## RECORD SET

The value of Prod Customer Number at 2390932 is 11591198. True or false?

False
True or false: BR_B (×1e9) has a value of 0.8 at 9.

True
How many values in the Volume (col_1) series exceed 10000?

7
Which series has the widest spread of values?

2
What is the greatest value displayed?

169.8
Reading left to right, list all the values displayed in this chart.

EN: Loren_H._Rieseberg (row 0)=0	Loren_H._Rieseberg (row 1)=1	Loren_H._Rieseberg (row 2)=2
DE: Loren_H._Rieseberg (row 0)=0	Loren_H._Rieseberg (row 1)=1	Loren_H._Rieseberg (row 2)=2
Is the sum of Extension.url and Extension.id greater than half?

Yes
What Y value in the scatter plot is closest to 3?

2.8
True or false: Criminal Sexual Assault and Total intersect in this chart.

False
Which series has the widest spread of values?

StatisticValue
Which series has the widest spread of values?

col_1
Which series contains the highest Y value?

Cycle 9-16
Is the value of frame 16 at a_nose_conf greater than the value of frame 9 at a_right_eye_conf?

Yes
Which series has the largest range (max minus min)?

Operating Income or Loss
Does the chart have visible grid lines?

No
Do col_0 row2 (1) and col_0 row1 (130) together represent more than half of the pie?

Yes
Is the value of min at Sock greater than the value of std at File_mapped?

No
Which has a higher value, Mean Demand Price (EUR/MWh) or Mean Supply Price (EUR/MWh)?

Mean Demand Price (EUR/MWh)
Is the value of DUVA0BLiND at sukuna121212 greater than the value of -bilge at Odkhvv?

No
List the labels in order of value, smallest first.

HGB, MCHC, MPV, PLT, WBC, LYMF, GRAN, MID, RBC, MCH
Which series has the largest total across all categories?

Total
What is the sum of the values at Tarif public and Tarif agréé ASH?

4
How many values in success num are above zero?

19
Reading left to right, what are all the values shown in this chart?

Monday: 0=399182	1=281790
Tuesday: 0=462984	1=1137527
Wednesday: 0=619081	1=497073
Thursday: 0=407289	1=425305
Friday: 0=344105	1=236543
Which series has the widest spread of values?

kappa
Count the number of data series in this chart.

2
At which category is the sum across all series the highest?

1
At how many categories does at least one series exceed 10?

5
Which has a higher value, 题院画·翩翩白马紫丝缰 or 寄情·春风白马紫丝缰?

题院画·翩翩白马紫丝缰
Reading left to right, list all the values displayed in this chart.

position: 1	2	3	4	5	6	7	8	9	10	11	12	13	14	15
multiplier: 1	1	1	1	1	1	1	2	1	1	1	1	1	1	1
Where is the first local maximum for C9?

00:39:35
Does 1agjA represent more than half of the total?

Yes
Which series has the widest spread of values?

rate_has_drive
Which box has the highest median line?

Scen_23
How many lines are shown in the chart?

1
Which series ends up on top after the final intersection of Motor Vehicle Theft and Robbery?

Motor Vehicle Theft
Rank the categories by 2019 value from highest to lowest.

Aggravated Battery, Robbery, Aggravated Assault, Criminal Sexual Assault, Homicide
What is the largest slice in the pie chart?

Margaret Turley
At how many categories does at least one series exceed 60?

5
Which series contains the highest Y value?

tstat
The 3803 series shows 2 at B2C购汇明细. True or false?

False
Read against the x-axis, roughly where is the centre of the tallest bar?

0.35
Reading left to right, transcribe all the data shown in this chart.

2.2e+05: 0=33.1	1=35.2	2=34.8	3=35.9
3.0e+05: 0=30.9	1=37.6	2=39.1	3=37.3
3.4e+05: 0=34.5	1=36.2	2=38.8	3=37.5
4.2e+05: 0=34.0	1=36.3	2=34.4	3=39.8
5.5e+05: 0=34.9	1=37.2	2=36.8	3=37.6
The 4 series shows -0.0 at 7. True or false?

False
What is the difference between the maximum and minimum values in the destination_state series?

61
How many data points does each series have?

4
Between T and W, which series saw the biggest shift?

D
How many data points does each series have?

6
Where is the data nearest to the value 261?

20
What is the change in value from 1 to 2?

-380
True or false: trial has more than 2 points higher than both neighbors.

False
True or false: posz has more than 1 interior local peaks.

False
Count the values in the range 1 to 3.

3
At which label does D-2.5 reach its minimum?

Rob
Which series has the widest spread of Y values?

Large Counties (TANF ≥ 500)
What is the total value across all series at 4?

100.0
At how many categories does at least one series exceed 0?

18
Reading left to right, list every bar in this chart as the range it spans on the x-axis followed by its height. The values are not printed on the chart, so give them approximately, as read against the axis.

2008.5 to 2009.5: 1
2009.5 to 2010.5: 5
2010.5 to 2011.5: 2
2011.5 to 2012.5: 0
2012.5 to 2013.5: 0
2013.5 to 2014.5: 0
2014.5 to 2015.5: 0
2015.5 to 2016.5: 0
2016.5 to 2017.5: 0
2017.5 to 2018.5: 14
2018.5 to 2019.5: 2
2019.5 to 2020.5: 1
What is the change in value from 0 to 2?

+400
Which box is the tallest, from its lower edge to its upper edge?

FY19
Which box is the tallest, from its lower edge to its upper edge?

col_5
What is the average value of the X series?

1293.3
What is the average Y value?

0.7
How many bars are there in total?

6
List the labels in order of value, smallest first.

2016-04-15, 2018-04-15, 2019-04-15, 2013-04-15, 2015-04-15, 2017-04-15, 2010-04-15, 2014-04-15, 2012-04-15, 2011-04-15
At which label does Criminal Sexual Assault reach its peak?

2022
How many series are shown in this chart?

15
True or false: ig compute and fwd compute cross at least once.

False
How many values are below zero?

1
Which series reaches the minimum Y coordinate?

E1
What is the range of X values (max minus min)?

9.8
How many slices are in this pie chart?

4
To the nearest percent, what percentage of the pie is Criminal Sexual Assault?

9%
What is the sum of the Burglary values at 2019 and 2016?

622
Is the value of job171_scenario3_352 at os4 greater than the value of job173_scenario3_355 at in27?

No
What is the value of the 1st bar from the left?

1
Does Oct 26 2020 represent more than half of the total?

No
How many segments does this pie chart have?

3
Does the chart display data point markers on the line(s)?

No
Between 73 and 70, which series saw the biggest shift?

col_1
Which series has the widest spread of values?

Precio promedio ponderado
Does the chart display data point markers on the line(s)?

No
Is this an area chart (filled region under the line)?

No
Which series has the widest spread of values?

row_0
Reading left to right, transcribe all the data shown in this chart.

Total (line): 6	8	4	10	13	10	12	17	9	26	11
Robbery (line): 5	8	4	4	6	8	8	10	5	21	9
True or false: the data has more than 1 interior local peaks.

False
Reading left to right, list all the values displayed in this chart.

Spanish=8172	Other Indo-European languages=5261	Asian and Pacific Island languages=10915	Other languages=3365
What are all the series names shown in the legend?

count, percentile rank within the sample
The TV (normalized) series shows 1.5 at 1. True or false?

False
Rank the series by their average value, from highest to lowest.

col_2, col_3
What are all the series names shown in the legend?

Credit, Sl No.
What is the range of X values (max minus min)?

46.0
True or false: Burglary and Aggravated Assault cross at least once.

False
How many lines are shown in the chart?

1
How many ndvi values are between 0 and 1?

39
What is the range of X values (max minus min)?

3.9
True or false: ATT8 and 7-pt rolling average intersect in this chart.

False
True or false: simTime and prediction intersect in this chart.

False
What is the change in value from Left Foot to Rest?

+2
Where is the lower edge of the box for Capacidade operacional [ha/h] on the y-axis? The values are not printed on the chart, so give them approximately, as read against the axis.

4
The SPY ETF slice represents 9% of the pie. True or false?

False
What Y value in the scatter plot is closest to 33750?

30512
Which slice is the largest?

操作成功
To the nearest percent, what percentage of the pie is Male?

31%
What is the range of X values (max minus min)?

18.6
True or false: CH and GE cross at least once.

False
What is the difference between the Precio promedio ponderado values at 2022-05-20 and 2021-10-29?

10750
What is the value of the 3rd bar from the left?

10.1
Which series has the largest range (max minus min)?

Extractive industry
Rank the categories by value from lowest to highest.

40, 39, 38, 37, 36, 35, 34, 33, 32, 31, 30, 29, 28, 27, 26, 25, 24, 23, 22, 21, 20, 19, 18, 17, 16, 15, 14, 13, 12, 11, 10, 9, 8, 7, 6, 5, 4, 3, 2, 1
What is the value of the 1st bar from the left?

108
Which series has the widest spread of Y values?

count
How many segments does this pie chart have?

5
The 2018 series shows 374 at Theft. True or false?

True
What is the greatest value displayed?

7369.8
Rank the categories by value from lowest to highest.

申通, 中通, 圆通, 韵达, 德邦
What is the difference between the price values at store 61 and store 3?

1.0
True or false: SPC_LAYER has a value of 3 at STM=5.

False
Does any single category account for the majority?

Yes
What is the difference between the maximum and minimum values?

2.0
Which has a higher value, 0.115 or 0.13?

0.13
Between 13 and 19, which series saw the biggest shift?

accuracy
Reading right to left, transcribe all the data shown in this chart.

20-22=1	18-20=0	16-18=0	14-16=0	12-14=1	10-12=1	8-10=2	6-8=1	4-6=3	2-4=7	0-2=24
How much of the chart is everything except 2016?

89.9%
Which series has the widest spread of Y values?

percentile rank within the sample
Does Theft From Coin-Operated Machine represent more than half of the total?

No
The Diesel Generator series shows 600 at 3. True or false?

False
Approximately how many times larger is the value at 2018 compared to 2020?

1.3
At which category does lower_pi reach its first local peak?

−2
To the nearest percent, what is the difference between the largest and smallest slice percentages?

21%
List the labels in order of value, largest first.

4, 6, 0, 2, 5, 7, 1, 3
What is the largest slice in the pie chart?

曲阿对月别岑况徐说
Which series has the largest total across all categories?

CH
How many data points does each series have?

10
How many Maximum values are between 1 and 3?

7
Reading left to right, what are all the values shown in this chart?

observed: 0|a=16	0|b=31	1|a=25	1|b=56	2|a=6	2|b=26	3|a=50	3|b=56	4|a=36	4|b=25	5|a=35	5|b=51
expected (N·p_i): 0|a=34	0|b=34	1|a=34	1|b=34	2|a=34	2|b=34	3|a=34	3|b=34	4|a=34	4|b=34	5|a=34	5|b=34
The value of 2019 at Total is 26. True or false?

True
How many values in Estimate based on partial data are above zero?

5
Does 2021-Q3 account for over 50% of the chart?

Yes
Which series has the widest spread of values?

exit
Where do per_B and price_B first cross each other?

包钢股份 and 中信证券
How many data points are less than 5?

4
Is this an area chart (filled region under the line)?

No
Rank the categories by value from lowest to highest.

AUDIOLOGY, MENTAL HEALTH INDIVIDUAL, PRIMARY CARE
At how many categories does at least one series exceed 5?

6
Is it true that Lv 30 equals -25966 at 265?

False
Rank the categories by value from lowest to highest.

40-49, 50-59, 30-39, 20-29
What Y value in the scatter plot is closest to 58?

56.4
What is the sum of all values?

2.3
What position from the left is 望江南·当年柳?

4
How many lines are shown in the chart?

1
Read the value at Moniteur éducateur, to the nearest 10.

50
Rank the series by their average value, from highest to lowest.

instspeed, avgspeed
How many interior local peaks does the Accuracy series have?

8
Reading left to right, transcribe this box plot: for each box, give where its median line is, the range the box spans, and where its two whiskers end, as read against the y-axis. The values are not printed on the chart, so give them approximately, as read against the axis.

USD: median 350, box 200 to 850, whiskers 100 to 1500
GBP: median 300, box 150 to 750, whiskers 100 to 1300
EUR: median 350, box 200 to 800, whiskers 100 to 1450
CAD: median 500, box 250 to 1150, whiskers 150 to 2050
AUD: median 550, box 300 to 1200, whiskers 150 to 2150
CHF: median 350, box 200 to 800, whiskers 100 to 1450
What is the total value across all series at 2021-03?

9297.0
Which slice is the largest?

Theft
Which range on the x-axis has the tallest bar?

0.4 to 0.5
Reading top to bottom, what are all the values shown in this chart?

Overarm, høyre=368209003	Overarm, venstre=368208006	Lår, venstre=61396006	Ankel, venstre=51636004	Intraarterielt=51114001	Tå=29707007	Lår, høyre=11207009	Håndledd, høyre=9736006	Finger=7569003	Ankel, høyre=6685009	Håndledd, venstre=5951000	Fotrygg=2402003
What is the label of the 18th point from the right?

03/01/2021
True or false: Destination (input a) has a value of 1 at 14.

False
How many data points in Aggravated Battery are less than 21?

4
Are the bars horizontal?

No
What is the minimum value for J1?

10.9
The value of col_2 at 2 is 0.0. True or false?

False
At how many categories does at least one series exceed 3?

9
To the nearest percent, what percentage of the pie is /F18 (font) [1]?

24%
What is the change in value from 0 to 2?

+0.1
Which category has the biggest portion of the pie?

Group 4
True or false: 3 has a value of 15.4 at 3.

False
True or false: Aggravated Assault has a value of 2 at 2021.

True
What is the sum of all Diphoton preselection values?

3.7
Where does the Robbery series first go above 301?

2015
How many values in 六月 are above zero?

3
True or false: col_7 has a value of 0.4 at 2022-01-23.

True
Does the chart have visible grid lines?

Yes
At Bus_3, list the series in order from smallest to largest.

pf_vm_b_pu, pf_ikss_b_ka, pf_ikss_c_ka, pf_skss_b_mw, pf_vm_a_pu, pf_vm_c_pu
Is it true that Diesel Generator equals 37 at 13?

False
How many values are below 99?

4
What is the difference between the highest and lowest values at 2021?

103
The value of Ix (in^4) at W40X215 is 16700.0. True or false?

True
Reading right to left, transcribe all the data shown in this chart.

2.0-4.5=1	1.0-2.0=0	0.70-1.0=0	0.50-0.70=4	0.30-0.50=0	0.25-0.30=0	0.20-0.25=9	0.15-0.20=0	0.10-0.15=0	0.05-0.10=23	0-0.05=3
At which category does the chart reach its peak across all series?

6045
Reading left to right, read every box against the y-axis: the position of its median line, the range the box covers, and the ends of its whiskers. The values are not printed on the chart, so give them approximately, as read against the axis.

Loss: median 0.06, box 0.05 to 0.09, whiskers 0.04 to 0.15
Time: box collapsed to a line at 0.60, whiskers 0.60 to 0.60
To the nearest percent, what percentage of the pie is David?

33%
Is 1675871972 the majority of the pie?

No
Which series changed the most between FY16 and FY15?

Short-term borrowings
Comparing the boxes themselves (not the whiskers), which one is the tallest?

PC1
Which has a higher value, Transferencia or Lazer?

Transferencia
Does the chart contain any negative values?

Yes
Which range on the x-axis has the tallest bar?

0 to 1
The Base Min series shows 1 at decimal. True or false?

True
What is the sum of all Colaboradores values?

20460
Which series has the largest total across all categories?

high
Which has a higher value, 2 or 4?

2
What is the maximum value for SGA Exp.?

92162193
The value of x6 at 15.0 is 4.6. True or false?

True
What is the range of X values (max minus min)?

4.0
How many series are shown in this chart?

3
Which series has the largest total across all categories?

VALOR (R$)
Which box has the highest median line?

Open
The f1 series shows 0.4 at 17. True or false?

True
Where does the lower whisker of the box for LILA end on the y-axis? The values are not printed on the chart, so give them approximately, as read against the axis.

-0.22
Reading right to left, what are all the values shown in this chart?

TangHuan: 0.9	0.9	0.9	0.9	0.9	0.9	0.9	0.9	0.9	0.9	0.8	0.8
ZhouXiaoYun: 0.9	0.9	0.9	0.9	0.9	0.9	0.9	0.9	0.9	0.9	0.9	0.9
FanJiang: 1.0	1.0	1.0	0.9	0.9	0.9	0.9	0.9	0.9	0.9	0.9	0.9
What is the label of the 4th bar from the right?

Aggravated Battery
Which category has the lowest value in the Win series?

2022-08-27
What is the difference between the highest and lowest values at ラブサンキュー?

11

## ACTIVITY
Return each line of the records above that contains the string "biggest". Matching is case-sensitive.

## RESULT OF THE EXERCISE
Between T and W, which series saw the biggest shift?
Between 73 and 70, which series saw the biggest shift?
Between 13 and 19, which series saw the biggest shift?
Which category has the biggest portion of the pie?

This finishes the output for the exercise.